Alles schon gesehen, dachte ich, als fünf Mädchen, zunächst noch schräg und witzig, in kindlichen Hängerkleidchen tanzten und sich kratzten, als sich dann der dünne Vorhang vor fünf Männern hob, die Kleidchen schwarzen Dessous wichen und schließlich der obligatorische Pelzmantel Frau um Frau umhüllte. Als Paare schwangen sie sich in ein rotes Auto in Schräglage, aus dessen Schnauze sie wieder herausrutschten, das war wieder nett. Bitte nicht schon wieder, ging es mir durch den Kopf, als der erste Tango erklang, und er blieb nicht der letzte, und zuweilen wurde er sogar vergnüglich getanzt, ironisch und mit kleinen Abweichungen vom Ritual. Oder auch das Ritual von Chef und Sekretärin: Er bewegt sich in seinem Schreibtisch wie im Laufställchen und bedient sich der Frau. Als der Schreibtisch dann zum Wickeltisch wird und Mami, übergroß und natürlich im Pelz, ihn mit Fläschchen und Peitsche traktiert, da wissen Mann und Frau wieder mal Bescheid. Aber wußten wir das nicht schon längst?
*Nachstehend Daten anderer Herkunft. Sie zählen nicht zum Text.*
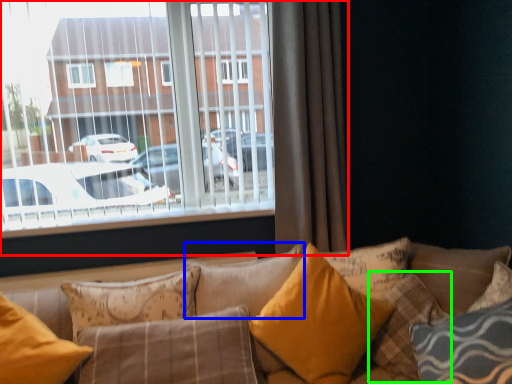
Question: Which is farther away from window (highlighted by a red box)? pillow (highlighted by a blue box) or pillow (highlighted by a green box)?

Choices:
 (A) pillow
 (B) pillow

Answer: (B)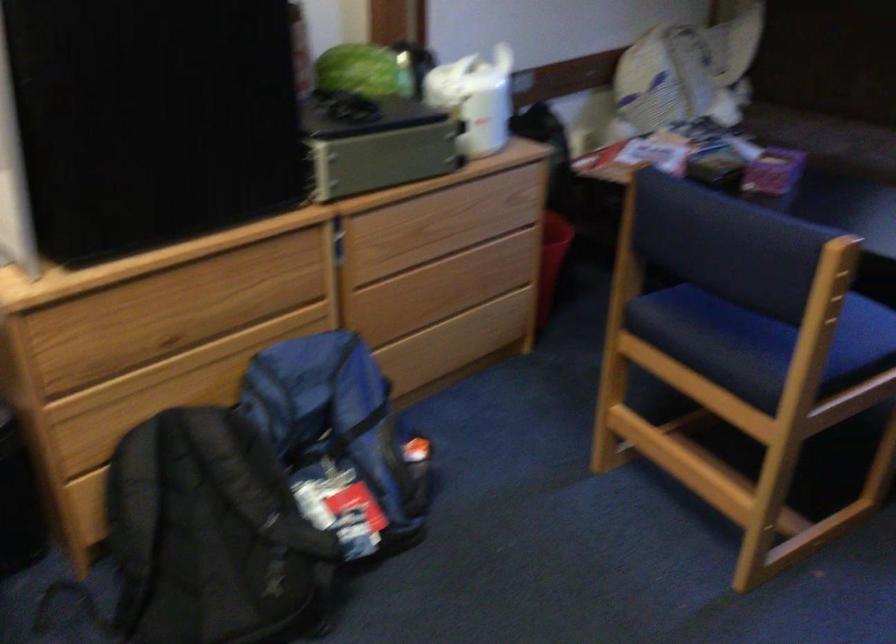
Im zweiten Teil des Abends hoben und senkten sich zwar keine Vorhänge mehr, keine Projektionen wurden mehr auf weiße Flächen geworfen, keine Skizzen schwebten mehr durch den Raum, aber an die Stelle von Pseudobewegung trat auch jetzt nicht die Bewegung des Tanzes, sondern der bloße Leerlauf. Und das nicht, weil Leerlauf demonstriert werden sollte. Im Gegenteil, Bedeutung war angesagt: das Spiel mit Männer- und Frauenrollen zum Beispiel durch Kleiderwechsel oder Übernahme des Gegenparts. Ich hätte es zwar dabei belassen können, mich an den schönen Seidenkleidern der Frauen zu freuen - im Hinblick auf den kommenden Sommer -, doch dazu wies der Zeigefinger allzu penetrant auf die Liebe und ihre problematischen Seiten. Das mit „Fragmenten einer Sprache der Liebe“ zugespickte Programmheft tat ein übriges.

Im Laufe des Abends verstärkte sich immer mehr der Eindruck, daß da einige Leute gewaltige Probleme mit der gemeinsam zu entwickelnden Produktivität hatten und alles daran setzten, daß keiner das merkt. Da diese Leute, die Leiterinnen jedenfalls, mutige und qualifizierte Frauen sind, liegt die Mutmaßung nahe, daß es schwer ist, eine gemeinsame künstlerische Sprache zu finden. Das zu überspielen geht immer schief, das wissen wir aus leidvoll -langweiligen Frauenritualen. Aber noch halten Heidrun Vielhauer und Rotraut de Neve an einer gemeinsamen Perspektive fest: „Fürs nächste Jahr hat ein Großteil der Gruppe kein festes Engagement angenommen, weil ja auch gewünscht wird, daß wir zusammen weiterarbeiten können und einen Platz finden. Daran arbeiten Heidrun und ich ganz intensiv.“ (de Neve). Trotz der mißlungenen Rituale ich wünsche ihnen dabei viel Glück.